Irani Urbina está en Cuenca con su esposo y tres hijos. Son de Puerto La Plata, Venezuela; tiene 25 años, llegó a Ecuador en septiembre de 2024. La situación de su país les obligó a migrar. Han estado antes en Guayaquil. Salieron tras un sueño y un futuro. Buscan un trabajo para pagar un arriendo y tener algo de tranquilidad. Venden bolsas de basura. “Uno sale a buscar con ganas de que nos den trabajo, pero es difícil y toca salir todos los días”.
Carlos Coronado es maestro de construcción. Tiene 33 años, también está acompañado de su esposa y tres hijos. “Estamos a la buena de Dios, ya estamos cuatro días. Se pregunta qué pasará después. “Todos los días son diferentes. Gracias a Dios conseguimos comida para los niños. Allá (Venezuela) es duro. “Al amanecer damos gracias a Dios por un día más de vida y le pedimos su ayuda y bendiciones. Aquí han sido amables. Tratamos de estar contentos y encomendados a Dios”.

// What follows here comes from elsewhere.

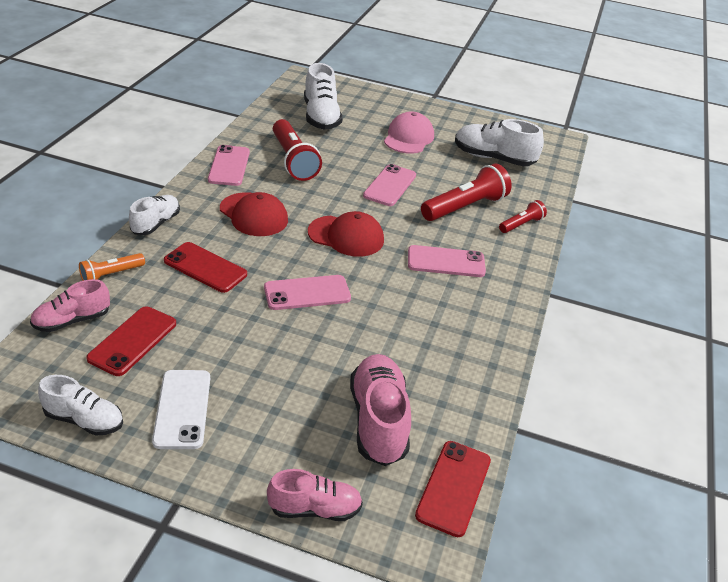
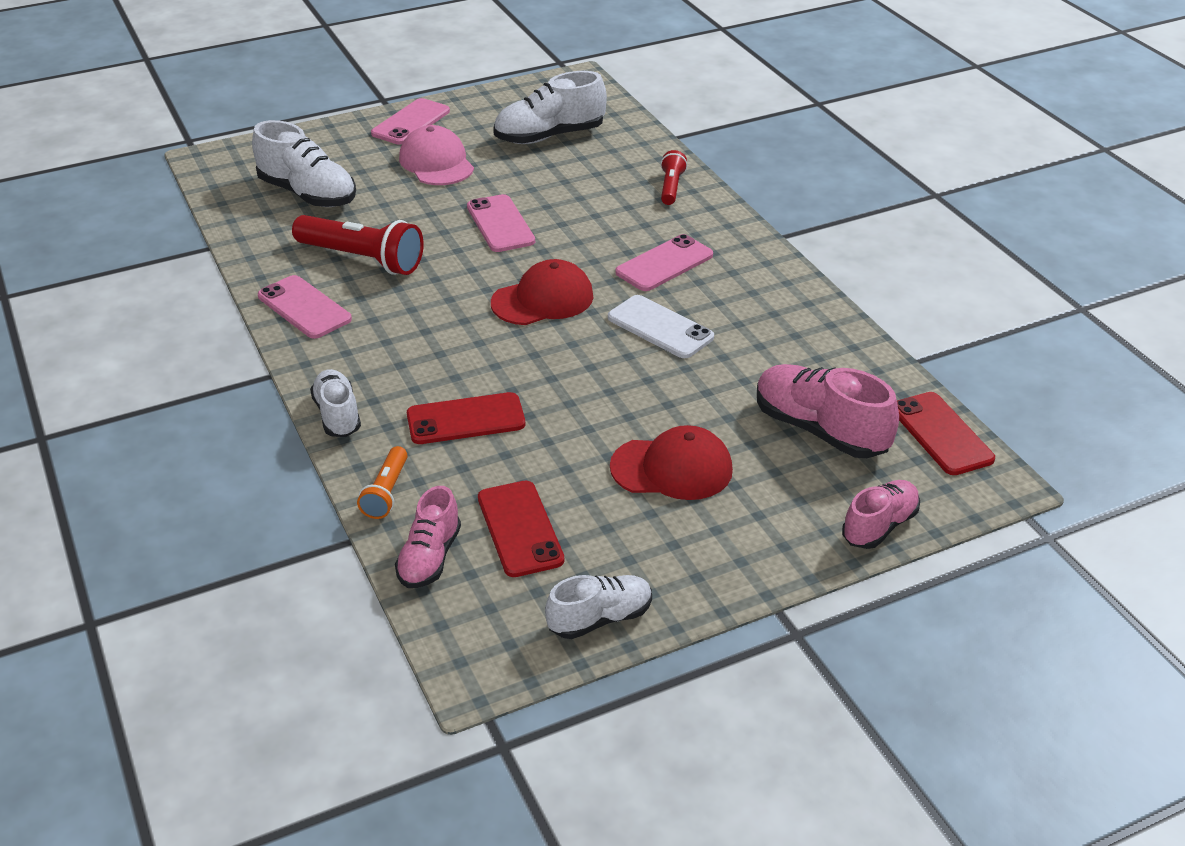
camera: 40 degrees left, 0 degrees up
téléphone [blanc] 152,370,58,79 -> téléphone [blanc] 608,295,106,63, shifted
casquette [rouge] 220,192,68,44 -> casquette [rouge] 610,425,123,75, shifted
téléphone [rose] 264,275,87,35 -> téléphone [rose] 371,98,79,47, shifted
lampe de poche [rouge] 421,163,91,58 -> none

Es un día nuevo, hemos regresado a la posada. Llegamos cerca de las 11:00. El almuerzo está casi listo. Es viernes y el menú es diferente. Esta vez se preparó ceviche de camarón, una guarnición generosa de arroz y limonada.
A las 12:00 se abre la puerta. Los comensales ingresan con un ticket que se les entrega previo a su registro. Son momentos de alegría y sosiego. Los sonidos de la vajilla se mezclan con el murmullo de la conversación del día. Afuera del comedor quedan las mochilas y los coches de los bebés. Esa mochila es el único equipaje de viaje que cargan durante días los forasteros.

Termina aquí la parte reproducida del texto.